Matarile

Ayer era un mal día para andarse con remilgos ante la sentencia del Supremo que cierra el camino electoral a los amigos de ETA. Un veredicto con todas las garantías de un Estado de derecho ante el que no cabe cogérsela con papel de fumar. Es difícil imaginar que Estados Unidos permitiese a los cómplices de Bin Laden presentarse a las elecciones.

AL Premio Nobel de la Paz, apretado por encuestas impopulares, no le ha temblado el pulso a la hora de dictar una orden sumarísima de ejecución sin fórmula de juicio. Lo de vivo o muerto era una licencia retórica, un guiño a la memoria histórica y cinematográfica del Far West: Bin Laden sólo podía aparecer muerto o muerto, entre otras cosas porque vivo suponía un problema político de primer orden. La seguridad de la prisión, el proceso judicial, la propaganda, el escandaloso show mediático planetario. Un engorro. Había que liquidarlo, abatirlo según el eufemismo militar clásico. Darle pasaporte, ajusticiarlo in situ y por las bravas en un acto de guerra sin contemplaciones. Dicho y hecho. Nada de buenismos; una cosa es ser bueno y otra parecer tonto. El comandante en jefe asumió la responsabilidad con orgullo indisimulado: «Bajo mis órdenes directas». Órdenes expeditivas, tajantes, de disparar a matar y, con amplio desprecio de las inevitables teorías conspiratorias y las leyendas urbanas, evitar la mitología póstuma deshaciéndose del cadáver en el fondo del mar. Matarile.

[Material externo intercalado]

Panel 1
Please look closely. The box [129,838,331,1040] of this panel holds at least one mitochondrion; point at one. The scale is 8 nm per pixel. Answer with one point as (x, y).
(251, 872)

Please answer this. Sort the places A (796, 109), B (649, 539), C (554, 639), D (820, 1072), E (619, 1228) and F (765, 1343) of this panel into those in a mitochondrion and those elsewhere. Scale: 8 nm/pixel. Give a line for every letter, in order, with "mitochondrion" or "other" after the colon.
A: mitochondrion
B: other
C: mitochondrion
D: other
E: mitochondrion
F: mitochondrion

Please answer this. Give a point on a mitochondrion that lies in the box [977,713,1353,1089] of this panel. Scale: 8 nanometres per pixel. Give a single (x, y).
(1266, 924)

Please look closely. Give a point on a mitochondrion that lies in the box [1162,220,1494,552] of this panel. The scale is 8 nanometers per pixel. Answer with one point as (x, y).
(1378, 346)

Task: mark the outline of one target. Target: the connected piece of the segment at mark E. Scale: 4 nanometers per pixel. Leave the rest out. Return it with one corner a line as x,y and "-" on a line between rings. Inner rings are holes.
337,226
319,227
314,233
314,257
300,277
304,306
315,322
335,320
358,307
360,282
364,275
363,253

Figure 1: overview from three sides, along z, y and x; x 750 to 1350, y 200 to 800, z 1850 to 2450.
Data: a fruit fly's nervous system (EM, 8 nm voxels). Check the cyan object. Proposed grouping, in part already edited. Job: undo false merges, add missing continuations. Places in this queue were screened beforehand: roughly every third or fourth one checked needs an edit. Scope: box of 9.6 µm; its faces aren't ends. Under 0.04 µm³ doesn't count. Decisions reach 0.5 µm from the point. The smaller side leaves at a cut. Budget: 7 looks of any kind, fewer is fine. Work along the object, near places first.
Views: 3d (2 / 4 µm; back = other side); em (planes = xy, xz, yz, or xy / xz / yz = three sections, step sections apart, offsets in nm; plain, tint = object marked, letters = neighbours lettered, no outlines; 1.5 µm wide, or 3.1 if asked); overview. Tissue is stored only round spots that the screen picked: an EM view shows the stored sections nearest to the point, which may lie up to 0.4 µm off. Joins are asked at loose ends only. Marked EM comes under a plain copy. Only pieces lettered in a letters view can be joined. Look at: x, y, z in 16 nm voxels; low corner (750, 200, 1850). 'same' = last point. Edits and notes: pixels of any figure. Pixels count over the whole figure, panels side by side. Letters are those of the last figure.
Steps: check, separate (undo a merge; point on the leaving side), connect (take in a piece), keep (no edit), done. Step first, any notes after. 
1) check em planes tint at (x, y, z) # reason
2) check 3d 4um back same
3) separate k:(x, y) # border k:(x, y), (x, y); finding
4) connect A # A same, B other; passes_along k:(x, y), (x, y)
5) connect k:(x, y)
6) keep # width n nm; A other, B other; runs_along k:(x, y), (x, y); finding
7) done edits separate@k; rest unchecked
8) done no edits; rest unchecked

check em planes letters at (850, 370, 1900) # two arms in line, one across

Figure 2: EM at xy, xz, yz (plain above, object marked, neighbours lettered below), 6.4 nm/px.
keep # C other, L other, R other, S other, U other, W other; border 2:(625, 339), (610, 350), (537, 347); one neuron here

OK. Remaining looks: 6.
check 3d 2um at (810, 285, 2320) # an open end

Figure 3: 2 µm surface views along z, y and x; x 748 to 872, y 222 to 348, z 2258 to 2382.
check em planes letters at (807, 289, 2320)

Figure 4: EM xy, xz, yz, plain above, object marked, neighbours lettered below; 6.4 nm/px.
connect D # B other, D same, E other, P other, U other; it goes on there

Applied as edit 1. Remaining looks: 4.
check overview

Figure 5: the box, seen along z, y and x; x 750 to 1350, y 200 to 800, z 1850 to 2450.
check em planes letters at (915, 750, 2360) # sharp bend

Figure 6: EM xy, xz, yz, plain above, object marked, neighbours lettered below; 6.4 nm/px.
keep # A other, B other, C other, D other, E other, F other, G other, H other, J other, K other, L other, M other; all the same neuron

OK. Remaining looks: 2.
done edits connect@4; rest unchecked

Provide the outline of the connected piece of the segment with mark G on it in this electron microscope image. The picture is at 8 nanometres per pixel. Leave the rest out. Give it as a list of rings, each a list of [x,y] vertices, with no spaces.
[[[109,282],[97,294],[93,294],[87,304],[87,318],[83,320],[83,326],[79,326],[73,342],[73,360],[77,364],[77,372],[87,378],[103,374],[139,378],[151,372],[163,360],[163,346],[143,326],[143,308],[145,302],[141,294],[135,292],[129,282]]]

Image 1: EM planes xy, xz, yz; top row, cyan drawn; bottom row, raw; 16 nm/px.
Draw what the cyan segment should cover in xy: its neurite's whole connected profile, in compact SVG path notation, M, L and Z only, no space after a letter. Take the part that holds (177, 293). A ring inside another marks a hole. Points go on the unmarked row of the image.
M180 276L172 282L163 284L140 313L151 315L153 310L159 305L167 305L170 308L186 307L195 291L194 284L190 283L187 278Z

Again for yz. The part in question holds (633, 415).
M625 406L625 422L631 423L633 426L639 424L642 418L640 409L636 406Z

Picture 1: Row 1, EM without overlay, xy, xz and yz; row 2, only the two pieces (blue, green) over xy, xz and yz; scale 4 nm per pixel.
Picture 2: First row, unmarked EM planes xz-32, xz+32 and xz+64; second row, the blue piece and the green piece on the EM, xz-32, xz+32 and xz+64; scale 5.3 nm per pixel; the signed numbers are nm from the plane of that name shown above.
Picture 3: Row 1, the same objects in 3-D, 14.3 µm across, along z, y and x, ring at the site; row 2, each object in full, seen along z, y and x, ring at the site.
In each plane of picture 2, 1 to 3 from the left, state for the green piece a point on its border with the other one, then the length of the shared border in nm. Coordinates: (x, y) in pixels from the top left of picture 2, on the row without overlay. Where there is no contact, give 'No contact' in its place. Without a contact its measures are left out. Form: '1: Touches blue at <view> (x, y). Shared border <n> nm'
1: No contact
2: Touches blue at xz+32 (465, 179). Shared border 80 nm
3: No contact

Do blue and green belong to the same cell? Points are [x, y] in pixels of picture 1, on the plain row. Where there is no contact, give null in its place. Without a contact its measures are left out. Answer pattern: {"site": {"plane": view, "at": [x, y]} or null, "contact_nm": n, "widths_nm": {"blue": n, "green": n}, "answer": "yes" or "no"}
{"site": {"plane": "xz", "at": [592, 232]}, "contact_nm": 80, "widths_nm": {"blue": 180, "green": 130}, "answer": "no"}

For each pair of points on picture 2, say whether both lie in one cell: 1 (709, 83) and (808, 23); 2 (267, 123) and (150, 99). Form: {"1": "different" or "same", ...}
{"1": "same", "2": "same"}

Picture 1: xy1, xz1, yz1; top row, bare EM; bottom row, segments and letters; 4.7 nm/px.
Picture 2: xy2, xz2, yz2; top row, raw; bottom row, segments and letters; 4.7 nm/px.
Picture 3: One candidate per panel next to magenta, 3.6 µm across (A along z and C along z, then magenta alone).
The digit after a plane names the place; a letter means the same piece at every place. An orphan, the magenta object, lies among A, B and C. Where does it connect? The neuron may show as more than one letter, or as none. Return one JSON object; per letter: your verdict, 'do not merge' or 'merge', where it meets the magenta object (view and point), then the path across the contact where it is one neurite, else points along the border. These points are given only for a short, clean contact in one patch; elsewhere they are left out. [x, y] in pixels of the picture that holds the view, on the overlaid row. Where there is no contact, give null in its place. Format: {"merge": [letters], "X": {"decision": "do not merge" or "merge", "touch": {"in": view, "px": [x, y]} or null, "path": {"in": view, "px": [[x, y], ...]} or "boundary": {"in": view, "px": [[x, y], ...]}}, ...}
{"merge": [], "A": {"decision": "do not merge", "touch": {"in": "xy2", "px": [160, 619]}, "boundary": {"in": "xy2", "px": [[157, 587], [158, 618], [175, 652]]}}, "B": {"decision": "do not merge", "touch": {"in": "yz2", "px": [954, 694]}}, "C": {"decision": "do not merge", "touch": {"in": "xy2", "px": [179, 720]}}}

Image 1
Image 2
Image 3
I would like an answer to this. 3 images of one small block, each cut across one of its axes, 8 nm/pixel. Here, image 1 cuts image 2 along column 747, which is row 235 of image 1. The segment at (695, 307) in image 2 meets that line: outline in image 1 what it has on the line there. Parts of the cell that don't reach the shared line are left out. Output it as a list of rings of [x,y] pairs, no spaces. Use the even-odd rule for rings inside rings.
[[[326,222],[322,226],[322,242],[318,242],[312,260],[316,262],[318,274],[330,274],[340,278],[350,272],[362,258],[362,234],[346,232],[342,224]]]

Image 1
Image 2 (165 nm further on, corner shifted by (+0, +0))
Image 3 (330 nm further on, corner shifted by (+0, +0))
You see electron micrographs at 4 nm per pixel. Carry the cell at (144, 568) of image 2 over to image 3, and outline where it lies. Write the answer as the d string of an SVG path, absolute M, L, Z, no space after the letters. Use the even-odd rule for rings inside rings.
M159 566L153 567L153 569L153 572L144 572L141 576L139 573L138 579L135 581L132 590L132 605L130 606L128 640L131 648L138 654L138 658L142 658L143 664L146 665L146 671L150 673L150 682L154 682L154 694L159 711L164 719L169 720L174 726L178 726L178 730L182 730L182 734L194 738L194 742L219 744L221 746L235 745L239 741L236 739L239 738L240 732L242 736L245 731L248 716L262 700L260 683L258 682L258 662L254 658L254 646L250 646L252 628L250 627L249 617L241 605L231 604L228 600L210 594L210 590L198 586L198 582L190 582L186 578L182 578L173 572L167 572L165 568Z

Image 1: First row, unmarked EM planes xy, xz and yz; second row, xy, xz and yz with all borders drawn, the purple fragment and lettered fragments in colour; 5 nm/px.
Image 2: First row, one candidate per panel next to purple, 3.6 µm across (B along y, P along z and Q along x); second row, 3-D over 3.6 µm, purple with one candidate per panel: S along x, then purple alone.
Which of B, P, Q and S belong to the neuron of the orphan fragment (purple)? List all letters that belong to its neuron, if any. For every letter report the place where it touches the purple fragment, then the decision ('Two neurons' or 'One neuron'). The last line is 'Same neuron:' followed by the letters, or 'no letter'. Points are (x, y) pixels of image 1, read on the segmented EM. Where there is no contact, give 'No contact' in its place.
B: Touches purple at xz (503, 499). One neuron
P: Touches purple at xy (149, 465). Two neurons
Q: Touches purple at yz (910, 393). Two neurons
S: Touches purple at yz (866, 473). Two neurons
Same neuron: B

El lenguaje narrativo oficial con el que Obama relató la operación no deja lugar a ambigüedades. El presidente se declaró sin género de dudas ni remordimientos autor de un acto de justicia del que sólo le cabe sentirse satisfecho porque, a diferencia de ciertas operaciones de guerra sucia, está basado en la legalidad. Tiene poderes constitucionales —otorgados por el Congreso a su antecesor Bush— para atacar en el extranjero a cualquier sospechoso de terrorismo contra Estados Unidos y los ha usado sin atisbo de desasosiego ni sentimiento de culpa. Ha aplicado una sentencia fulminante con criterio de castigo, de resarcimiento por el daño causado, obviando en un contexto bélico la posibilidad de un juicio justo que con toda certeza habría desembocado en pena capital. Y ha sacado pecho por ello, respaldado con entusiasmo por la opinión pública. De su parte no sólo tiene la ley de su país, sino una legitimidad pública amasada sobre las vidas de miles de víctimas.

El mensaje de Obama, al margen de la obvia autorreivindicación política a que tiene derecho, es nítido: no caben titubeos ni cesiones en la lucha contra el terrorismo. Cero miramientos. Máximo respeto a la legalidad pero aplicándola con la mayor firmeza y en su interpretación más restrictiva para que los enemigos de la libertad no puedan beneficiarse de ella. Por eso ayer, precisamente ayer, era un mal día para andarse con remilgos ante la sentencia del Tribunal Supremo español que cierra el camino electoral a los amigos de ETA. Un veredicto con todas las garantías de un Estado de derecho ante el que no cabe cogérsela con papel de fumar. Visto lo visto, es difícil imaginar que Estados Unidos, la primera democracia del mundo, permitiese a los cómplices de Bin Laden presentarse a las elecciones.